• GIVEN INSTRUCTION 1:
Say whether each statement below agrees with the seminar page. Answer yes or no, and quote the words from the seminar page that decide it.
(a) Spring 2018 seminars are normally held on Tuesdays at 3:00pm.
(b) The Double Chooz Near Detector sits about 1 km from the reactors.
(c) Double Chooz first reported an indication of non-zero theta_13 in 2012.
• GIVEN INSTRUCTION 2: Render the entries as a two-column CSV with the columns rank and name, starting with the line containing "family: Malvaceae" and going on through the line containing "genus: Apiospora". Include only those entries, one row per entry, with each value in its own quoted field and any line breaks replaced by spaces.

• SOURCE TEXT:
*-*-*

High Energy Physics Seminar

The monthly High Energy Physics seminar series at Tufts follows recent experimental theoretical developments in neutrino, collider, and other particle physics. Speakers are drawn predominantly from universities in the greater Boston area with occasional visitors from further afield.

Spring 2018

Unless otherwise noted, Spring 2018 seminars are held on Tuesdays at 3:00pm in Room 310 of the Collaborative Learning and Innovation Complex (CLIC) - 574 Boston Avenue in Medford.

February 13

Measuring reactor neutrino oscillations in the Double Chooz experiment

Ralista Sharankova, Tufts University


Double Chooz (DC) is a reactor neutrino oscillation experiment based at the Chooz nuclear power plant in Northern France. In 2011 DC was the first reactor neutrino experiment to report indication of non-zero theta_13, the last unmeasured neutrino mixing angle of the PMNS matrix. This result was confirmed in 2012 by independent experiments. Before the completion in December 2014 of the Near Detector (ND), situated ~400 m from the reactors, DC performed theta_13 measurement using data from the Far Detector (FD), sitting at ~1 km from the reactors. Over the past years DC has vastly improved its analysis techniques and its sensitivity to theta_13. The inclusion of ND data improves sensitivity even further, owing to the near iso-flux position of the two detectors, as well as identical detector design resulting in suppressed detection systematics. In its latest analysis, DC has boosted the event statistics by adopting a novel approach on the candidate selection, considering Inverse Beta Decay (IBD) events with neutrons captured on both Gadolinium (which is the preferred event sample in reactor neutrino experiments) and Hydrogen. This effectively increases the detection (fiducial) volume by more than three times and was made possible due to improved background rejection and reduced systematics. Precision and accuracy of theta_13 have a leading impact on the current explorations of neutrino CP violation and atmospheric mass ordering. Thus the redundancy of multiple theta_13 measurements is critical. In this talk the latest results of theta_13 by DC will be presented. Some of the DC analyses beyond theta_13 will also be addressed.

April 10

Searching for nu Physics with Liquid Argon Detectors

Roxanne Guenette, Harvard University


Neutrinos seem to hold the key to many great questions of physics. Understanding these elusive particles could provide the answer to why the Universe is dominated by matter, why the neutrino mass is so small and if there are any more types of neutrinos. However, studying neutrinos is not an easy task. Their weak interactions require very large detectors and the detail of their interactions is much more complex than previously assumed. Recent development in liquid argon (LAr) technology opens new opportunities to study neutrinos with unprecedented detail. After briefly reviewing the basis and the great questions of neutrino physics, I will present the principle of LAr detectors and describe how they can help us addressing some of the remaining puzzles of our field. I will also present the large-scale LAr neutrino experiment DUNE, describing the scientific potential of the project as well as the current status.

*-*-*

• ENTRIES PROVIDED:

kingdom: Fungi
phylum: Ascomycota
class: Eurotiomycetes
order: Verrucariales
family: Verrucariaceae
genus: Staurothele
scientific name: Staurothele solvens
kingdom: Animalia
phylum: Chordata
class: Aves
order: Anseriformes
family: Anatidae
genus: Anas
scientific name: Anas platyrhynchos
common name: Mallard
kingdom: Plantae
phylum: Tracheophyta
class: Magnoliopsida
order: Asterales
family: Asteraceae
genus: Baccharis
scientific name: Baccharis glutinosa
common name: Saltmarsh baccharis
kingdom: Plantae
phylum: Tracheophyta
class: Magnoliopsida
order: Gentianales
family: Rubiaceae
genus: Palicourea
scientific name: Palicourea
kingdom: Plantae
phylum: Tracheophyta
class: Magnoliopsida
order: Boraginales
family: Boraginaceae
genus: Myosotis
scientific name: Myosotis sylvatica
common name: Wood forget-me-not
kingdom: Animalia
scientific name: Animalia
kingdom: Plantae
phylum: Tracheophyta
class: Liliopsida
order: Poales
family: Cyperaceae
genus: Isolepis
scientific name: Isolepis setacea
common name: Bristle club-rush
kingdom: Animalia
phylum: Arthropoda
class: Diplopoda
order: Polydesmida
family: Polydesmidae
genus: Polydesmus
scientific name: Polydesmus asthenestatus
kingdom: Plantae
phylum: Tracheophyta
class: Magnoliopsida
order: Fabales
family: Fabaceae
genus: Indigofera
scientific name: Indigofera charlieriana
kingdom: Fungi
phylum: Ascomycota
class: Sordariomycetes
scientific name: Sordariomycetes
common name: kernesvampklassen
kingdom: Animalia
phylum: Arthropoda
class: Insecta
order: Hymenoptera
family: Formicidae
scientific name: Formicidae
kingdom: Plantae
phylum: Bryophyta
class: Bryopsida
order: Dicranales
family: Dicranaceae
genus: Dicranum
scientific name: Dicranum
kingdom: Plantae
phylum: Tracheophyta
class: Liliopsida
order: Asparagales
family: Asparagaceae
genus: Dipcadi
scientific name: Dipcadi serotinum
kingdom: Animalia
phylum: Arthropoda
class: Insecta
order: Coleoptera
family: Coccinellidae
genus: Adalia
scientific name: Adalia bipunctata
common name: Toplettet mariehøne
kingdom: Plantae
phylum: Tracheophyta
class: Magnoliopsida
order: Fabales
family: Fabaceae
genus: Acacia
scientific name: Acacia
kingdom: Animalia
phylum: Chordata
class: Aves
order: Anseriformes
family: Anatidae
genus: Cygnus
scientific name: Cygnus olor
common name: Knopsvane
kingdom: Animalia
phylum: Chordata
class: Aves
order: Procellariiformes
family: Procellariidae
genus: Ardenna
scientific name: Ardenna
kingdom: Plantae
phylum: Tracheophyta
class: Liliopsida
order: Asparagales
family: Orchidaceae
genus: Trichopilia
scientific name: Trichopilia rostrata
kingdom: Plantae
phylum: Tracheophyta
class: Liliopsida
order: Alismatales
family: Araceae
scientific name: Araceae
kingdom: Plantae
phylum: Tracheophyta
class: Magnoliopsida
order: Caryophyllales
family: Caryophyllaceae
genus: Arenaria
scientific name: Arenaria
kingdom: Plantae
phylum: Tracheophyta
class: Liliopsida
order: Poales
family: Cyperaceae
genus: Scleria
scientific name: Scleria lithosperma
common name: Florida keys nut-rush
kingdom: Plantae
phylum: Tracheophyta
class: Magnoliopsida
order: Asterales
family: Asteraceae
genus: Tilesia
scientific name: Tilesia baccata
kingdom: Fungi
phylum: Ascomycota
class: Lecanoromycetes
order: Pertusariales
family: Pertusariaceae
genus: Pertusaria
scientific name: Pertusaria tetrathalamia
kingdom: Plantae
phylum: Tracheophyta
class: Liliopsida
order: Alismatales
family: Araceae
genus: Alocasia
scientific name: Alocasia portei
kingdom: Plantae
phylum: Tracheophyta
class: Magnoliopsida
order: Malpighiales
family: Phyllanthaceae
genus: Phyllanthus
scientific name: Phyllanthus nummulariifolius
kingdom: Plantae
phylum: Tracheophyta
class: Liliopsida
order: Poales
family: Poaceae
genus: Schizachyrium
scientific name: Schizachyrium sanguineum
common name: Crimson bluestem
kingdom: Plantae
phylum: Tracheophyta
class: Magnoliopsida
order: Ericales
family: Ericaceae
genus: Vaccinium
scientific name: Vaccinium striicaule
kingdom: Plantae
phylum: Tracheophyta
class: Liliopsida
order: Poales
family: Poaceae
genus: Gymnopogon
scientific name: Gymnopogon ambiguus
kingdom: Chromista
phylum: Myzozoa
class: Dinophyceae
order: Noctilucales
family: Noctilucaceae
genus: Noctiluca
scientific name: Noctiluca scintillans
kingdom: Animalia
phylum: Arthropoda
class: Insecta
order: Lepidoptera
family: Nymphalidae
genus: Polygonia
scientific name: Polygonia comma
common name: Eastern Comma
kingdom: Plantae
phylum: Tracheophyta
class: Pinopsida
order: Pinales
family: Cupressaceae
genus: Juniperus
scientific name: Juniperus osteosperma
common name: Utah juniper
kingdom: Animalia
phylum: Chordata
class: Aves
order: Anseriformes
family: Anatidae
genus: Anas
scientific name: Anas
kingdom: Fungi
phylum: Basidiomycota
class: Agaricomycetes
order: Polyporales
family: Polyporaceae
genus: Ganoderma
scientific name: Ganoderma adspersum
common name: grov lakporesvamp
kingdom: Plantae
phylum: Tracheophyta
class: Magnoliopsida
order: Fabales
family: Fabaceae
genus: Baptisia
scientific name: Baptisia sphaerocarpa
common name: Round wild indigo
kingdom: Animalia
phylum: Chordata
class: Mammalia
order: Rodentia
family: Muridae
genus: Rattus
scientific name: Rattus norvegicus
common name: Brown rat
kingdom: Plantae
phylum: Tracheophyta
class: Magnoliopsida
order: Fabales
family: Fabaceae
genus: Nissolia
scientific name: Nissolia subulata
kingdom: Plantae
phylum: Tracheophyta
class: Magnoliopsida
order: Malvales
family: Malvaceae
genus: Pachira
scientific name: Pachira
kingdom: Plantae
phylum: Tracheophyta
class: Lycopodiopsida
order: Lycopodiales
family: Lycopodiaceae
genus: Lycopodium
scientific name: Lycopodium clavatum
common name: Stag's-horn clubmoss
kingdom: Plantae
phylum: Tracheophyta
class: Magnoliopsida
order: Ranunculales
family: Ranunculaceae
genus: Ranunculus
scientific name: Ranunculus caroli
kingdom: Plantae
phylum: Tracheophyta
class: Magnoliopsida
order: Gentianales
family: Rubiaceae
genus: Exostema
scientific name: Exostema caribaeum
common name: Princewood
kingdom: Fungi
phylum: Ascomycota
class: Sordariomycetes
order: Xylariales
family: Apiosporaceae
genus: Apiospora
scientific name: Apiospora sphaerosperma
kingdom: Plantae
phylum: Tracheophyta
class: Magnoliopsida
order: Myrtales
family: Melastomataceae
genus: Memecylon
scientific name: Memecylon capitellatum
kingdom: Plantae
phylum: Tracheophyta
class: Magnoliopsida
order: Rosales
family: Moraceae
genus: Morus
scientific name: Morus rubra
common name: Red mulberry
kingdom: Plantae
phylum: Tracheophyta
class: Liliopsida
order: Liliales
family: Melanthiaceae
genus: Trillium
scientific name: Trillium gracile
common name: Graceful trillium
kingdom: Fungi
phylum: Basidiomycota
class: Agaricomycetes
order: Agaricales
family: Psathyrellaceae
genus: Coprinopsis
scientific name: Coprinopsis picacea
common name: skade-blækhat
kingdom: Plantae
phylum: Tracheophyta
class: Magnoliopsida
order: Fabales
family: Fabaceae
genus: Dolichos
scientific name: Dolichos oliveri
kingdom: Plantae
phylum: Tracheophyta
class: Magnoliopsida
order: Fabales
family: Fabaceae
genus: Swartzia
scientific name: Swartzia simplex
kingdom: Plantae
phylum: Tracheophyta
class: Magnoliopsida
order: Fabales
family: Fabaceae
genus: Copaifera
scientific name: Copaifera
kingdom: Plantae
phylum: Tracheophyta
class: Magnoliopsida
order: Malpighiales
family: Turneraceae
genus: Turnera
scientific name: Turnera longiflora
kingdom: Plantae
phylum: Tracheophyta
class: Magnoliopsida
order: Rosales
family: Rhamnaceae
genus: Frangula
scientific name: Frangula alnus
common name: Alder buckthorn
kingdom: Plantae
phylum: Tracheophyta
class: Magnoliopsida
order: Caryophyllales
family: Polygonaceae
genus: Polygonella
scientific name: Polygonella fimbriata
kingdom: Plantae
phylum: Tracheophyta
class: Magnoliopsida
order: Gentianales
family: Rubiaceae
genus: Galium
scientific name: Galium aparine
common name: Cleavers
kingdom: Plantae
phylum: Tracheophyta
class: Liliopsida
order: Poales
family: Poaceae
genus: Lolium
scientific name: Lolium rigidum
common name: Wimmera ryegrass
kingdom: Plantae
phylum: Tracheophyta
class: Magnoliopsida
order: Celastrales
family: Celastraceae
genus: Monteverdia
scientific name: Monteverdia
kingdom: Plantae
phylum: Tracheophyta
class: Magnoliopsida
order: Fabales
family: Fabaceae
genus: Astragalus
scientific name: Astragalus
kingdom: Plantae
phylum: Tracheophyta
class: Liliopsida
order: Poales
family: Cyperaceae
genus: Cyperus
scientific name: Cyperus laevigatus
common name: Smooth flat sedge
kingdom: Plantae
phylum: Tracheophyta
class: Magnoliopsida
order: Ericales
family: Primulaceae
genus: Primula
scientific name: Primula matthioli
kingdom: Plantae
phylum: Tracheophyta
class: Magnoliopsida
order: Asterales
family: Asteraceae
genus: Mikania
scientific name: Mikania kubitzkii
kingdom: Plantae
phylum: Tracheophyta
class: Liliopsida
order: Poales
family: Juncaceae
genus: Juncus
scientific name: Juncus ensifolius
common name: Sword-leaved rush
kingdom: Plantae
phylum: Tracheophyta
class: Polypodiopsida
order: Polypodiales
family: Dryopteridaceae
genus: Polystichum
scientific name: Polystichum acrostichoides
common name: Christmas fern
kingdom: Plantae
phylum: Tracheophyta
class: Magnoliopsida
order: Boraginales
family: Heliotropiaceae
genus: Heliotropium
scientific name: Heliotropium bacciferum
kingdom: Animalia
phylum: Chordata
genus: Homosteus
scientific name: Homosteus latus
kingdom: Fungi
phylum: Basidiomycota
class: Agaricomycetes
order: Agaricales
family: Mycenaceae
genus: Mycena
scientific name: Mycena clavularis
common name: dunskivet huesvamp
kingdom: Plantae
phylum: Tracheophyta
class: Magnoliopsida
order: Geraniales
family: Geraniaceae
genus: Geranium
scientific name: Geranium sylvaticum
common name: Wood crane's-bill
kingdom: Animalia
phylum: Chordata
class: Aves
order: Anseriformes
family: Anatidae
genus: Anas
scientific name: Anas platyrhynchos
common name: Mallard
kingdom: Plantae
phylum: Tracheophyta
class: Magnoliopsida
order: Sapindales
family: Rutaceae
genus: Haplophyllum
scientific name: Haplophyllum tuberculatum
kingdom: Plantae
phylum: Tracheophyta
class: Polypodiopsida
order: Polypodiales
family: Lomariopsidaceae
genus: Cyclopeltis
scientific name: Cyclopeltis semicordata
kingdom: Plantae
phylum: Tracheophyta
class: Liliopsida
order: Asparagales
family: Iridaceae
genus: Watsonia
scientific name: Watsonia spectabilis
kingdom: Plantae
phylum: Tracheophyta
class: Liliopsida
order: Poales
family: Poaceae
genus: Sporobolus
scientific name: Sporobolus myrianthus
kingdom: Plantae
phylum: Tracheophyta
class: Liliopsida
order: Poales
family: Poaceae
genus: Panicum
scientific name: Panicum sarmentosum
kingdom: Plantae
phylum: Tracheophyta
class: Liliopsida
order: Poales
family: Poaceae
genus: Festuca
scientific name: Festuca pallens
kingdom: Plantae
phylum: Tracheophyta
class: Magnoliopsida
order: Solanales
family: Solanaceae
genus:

*-*-*

• FINAL ANSWER 1:
(a) Yes: "Unless otherwise noted, Spring 2018 seminars are held on Tuesdays at 3:00pm"
(b) No: "the Near Detector (ND), situated ~400 m from the reactors"
(c) No: "In 2011 DC was the first reactor neutrino experiment to report indication of non-zero theta_13"

• FINAL ANSWER 2:
rank,name
"family:","Malvaceae"
"genus:","Pachira"
"scientific name:","Pachira"
"kingdom:","Plantae"
"phylum:","Tracheophyta"
"class:","Lycopodiopsida"
"order:","Lycopodiales"
"family:","Lycopodiaceae"
"genus:","Lycopodium"
"scientific name:","Lycopodium clavatum"
"common name:","Stag's-horn clubmoss"
"kingdom:","Plantae"
"phylum:","Tracheophyta"
"class:","Magnoliopsida"
"order:","Ranunculales"
"family:","Ranunculaceae"
"genus:","Ranunculus"
"scientific name:","Ranunculus caroli"
"kingdom:","Plantae"
"phylum:","Tracheophyta"
"class:","Magnoliopsida"
"order:","Gentianales"
"family:","Rubiaceae"
"genus:","Exostema"
"scientific name:","Exostema caribaeum"
"common name:","Princewood"
"kingdom:","Fungi"
"phylum:","Ascomycota"
"class:","Sordariomycetes"
"order:","Xylariales"
"family:","Apiosporaceae"
"genus:","Apiospora"